So it looks like The Awl is no more. Another blog bites the dust.
The Awl started in 2009, originally some folks who left The Gawker and decided to do their own thing from their apartment in Brooklyn or whatever. It was a general culture blog, with emphasis on New York City, and a bit more about new media, comedy, and technology or online life, with a wry and sarcastic sense of humor, and less of an emphasis on the usual celebrity stuff that drags down a lifestyle blog.

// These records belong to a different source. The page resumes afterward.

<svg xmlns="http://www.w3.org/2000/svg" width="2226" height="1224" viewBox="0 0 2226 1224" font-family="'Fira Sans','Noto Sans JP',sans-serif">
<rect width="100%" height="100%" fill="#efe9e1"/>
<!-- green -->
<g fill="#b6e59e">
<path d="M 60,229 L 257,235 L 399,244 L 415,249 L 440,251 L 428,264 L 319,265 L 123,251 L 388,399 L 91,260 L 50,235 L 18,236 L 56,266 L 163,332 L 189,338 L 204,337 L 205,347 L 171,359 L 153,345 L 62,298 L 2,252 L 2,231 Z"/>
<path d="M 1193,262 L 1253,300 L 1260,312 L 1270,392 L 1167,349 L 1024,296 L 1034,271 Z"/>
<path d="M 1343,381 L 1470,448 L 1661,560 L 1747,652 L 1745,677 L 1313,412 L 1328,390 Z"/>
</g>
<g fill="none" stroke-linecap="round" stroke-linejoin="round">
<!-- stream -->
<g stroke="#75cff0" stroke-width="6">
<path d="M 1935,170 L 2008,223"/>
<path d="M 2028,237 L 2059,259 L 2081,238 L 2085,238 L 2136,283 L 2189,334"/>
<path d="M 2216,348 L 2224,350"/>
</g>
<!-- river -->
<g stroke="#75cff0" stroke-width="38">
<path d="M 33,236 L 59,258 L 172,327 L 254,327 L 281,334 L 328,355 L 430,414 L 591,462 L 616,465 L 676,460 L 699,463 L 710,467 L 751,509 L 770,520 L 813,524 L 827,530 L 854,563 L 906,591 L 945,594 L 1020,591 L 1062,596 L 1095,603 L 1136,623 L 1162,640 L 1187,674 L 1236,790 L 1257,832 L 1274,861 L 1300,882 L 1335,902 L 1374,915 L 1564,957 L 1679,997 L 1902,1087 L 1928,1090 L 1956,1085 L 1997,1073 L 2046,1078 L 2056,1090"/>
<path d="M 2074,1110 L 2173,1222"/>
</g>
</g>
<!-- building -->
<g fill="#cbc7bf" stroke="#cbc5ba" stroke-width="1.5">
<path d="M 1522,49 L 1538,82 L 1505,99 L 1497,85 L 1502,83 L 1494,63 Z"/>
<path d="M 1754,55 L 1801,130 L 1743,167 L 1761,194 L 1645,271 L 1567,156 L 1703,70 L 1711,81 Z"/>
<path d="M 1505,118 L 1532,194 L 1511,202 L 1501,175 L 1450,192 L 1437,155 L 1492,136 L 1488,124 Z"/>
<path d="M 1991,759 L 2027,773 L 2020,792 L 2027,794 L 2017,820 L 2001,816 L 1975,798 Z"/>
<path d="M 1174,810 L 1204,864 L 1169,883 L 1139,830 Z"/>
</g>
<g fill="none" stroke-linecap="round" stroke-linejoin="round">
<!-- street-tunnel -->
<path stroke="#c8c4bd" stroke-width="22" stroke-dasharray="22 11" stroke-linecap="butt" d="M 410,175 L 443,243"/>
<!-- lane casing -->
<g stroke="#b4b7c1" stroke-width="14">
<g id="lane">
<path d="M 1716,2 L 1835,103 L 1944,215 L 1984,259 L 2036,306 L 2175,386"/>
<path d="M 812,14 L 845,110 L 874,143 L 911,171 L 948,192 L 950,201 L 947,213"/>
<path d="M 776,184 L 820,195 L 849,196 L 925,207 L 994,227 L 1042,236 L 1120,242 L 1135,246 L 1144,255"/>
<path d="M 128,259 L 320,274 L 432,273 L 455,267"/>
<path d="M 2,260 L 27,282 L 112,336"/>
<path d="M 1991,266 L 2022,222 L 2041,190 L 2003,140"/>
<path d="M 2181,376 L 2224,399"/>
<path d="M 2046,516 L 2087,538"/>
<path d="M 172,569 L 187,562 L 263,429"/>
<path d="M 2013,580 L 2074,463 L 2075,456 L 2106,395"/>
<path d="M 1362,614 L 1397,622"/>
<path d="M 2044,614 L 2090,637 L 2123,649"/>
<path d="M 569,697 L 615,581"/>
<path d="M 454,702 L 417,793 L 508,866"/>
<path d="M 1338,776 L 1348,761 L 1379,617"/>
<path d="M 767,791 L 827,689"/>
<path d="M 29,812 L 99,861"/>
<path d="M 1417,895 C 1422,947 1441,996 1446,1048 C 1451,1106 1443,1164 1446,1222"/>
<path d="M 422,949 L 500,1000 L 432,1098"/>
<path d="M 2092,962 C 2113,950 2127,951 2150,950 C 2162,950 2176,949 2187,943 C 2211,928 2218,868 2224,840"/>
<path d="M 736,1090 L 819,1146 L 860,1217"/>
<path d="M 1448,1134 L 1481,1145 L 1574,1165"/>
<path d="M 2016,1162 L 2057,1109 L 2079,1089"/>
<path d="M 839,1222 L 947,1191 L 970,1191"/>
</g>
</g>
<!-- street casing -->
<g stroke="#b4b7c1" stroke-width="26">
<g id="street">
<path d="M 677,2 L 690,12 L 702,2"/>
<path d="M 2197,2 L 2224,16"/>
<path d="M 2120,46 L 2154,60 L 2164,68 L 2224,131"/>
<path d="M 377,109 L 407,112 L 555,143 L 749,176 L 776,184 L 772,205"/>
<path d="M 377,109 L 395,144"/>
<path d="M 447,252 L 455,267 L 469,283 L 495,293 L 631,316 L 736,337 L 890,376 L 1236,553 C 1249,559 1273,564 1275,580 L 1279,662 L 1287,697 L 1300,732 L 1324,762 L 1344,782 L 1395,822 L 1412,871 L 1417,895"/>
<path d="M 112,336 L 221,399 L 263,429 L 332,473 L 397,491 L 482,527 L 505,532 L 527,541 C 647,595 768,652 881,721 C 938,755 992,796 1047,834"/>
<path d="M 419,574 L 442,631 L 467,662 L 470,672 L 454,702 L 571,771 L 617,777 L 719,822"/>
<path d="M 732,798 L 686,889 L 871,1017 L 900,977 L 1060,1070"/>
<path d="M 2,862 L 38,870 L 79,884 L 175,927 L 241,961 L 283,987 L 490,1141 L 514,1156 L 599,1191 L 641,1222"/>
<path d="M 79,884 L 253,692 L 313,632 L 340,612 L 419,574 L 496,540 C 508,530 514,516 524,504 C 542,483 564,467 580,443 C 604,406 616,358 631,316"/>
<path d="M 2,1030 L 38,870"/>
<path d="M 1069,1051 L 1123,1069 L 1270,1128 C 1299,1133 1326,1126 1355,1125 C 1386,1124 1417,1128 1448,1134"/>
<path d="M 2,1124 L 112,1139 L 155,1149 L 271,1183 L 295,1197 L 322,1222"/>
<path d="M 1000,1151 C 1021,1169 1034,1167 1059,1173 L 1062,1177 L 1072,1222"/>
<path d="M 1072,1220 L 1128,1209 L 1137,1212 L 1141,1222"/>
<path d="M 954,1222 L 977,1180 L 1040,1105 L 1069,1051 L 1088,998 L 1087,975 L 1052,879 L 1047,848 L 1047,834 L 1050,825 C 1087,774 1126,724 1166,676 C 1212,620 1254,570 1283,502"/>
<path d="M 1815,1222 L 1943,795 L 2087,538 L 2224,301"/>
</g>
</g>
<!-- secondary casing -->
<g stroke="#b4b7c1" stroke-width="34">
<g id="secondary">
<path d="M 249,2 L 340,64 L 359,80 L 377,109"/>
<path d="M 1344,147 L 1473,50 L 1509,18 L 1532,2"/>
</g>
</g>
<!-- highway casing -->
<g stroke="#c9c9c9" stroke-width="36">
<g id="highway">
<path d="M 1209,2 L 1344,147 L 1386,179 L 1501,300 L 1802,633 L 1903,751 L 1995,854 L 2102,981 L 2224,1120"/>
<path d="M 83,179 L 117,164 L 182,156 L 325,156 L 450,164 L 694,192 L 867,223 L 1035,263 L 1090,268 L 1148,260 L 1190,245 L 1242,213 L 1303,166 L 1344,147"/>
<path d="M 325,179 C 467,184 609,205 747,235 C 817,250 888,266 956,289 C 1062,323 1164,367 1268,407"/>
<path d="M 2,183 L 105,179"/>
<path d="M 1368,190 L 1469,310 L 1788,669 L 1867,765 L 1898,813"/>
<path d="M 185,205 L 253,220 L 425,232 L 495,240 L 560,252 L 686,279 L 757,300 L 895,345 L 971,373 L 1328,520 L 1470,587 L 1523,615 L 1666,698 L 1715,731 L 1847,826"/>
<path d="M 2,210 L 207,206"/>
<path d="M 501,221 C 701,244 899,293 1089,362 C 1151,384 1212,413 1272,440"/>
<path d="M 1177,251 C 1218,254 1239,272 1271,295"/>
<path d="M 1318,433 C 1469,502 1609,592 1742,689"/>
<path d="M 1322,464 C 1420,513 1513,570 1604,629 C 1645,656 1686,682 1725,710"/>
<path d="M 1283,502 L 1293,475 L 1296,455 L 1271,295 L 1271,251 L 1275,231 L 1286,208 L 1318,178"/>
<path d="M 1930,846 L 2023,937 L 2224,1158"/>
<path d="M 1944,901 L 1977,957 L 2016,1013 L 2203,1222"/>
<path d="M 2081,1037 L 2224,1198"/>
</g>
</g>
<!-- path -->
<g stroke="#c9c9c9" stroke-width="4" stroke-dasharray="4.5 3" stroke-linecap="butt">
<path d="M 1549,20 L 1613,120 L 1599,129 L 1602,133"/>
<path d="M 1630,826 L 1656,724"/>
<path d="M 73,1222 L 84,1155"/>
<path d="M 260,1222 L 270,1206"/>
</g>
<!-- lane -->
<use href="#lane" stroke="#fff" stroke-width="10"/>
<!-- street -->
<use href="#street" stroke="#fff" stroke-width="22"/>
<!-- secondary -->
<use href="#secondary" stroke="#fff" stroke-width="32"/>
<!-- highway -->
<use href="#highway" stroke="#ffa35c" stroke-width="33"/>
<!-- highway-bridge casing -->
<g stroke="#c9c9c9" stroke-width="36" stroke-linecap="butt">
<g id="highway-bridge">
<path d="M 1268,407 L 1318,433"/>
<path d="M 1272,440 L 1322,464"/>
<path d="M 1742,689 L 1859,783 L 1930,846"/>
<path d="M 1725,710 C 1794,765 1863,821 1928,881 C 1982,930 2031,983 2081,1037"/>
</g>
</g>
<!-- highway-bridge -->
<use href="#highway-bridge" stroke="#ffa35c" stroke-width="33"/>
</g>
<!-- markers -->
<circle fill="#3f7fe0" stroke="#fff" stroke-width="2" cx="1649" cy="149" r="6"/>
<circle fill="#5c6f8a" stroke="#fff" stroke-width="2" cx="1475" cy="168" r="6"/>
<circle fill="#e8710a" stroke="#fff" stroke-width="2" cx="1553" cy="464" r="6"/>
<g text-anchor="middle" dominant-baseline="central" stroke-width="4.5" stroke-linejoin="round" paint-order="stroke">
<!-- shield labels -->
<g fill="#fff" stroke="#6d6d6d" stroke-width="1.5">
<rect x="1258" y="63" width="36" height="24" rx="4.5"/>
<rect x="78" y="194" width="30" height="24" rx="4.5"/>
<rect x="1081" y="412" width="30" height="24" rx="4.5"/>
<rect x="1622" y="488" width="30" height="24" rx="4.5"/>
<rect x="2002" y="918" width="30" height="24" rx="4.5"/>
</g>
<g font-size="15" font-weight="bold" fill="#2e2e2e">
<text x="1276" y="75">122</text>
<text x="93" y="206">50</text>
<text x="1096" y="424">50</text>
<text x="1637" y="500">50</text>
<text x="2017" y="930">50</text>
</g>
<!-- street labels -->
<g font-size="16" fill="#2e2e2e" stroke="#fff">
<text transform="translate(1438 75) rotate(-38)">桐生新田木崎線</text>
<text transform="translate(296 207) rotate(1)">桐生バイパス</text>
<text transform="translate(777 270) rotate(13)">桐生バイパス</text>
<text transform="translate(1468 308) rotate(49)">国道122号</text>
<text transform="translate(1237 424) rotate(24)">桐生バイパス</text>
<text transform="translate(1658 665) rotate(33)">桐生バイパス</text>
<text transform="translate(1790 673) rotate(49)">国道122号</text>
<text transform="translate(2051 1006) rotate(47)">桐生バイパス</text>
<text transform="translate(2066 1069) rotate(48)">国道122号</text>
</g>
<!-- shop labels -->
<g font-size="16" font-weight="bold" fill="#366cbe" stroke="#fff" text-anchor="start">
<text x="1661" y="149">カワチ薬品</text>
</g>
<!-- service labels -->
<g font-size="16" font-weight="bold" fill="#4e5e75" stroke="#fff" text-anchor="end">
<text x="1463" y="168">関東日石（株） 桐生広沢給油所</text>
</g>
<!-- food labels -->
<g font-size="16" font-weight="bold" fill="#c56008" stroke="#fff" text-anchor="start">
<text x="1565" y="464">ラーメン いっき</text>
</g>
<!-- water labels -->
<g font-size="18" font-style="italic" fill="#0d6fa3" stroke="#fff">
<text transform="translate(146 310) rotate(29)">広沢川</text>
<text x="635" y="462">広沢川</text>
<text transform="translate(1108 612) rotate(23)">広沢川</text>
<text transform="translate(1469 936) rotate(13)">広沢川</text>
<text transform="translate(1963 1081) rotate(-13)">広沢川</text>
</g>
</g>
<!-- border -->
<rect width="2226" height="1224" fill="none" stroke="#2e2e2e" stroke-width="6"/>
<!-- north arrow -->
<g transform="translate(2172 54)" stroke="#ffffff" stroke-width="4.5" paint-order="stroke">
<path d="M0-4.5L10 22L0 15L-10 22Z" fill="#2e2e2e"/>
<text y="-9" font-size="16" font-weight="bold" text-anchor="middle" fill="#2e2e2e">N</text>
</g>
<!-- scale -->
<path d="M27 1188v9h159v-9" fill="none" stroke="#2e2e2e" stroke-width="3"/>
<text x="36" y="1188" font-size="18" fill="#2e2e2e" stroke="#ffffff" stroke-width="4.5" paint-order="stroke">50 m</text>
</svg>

I don’t remember how I got hooked on it — maybe some cross-posting from Boing-Boing or Wired or something. But I started following it religiously in 2010 or 2011, reading every day, commenting frequently, sometimes deep-drilling on research when I read a story that interested me. And I always kept it on my distant radar that I’d try to write something to publish there, some nonfiction or memoir piece, maybe a smarmy cultural analysis thing, I don’t know.
I think one thing that did come out of that was that in that 2011, 2012 timeframe, I blogged a lot more here, and was probably influenced by The Awl to write more article-like things. That always happens, through osmosis or kleptomania, maybe a mix of both. I was writing a lot in general then, trying to find a way to restart a mostly-dormant writing career that hadn’t released a real book since 2002. I didn’t want to be a journalist, didn’t want to fall into that “new media” category or anything, but it shows in a lot of my writing here that I was influenced heavily by that. (Go read an old post like The Death of Death and tell me I wasn’t reading The Awl when I wrote that.)
Another big takeaway for me as I think back over the last ten years of The Awl is how it fed some need to be a New York expatriate, in a weird way. I left Manhattan four or five years before that, which is six lifetimes in New York time, but I had some distant nostalgia for the city then. Magnify this even further by the fact that I started remotely working for a New York company in 2010, and would occasionally find myself in town again, but would also virtually be in the city every day. Reading stories about the hyper-gentrification and strange politics and book gossip and the struggles of living on The Big Smear partly satisfied that need for me, at least a little.
Like all online properties, The Awl got stupid at one point a few years ago, either flipped ownership or editors or something, and the ensuing reboot just wasn’t as interesting to me. I stuck with it when I could, but it no longer became a daily read. Some of this was just the way blogs changed over time: long reads became one-page reads; articles became listicles; opinion pieces became link-bait topics. Things slowly morphed as ads dominated page layout, comment sections vanished, and it went from being a bunch of cool kids exchanging smarmy jokes to a… well, whatever it became. Not really a blog anymore.
I’ve been in my head a lot lately about what’s going to happen when Facebook dies – that’s another article I’ve been meaning to write for a bit. And it makes me think a lot about the cycle of life of these web properties, like SomethingAwful or Fark or Digg or whatever. I know there are things that I used to use daily and then somehow abandoned, and I always wonder why they lost critical mass with me, and with everybody. When did everyone make a conscious decision to stop using MySpace? Was it because Facebook was so much better, or was it because everyone else stopped using it?
And it makes me think a lot about what the next thing will be. I am trying to make more of a conscious effort to blog here, because I will always have this blog, and can always keep going. But I’m shouting into the darkness here, and there’s no network around this, no way for me to follow others, draw in new readers, find like minds, or whatever. This is a single silo, connected to nothing. That’s fine by me, but it’s not the solution for others. Other people won’t blog. They aren’t idiots like me.
And I don’t know shit about how to make money on this, and I never run ads here or strategize some grand scheme, like picking focused topics and trending keywords and how to flip these posts into a book proposal that will get me a deal, blah blah blah. This also is not a way for me to sell books — my writing here is much different than the writing in my books, and I’m a horrible marketer, so who knows what works. So I can’t pull the “I made a million dollars blogging and you can too!” scheme to get the rest of you creative and interesting folks to entertain me by writing your own blogs.
But yeah — the death of a blog like The Awl makes me think the trend is going in the wrong direction, and that’s frustrating. I feel like I have the lifelong dream of opening an indoor shopping mall in the Midwest, then getting in the car and cruising around the dying remains of the malls of Indiana and Ohio and Pennsylvania. It’s depressing. It makes me wonder what is next.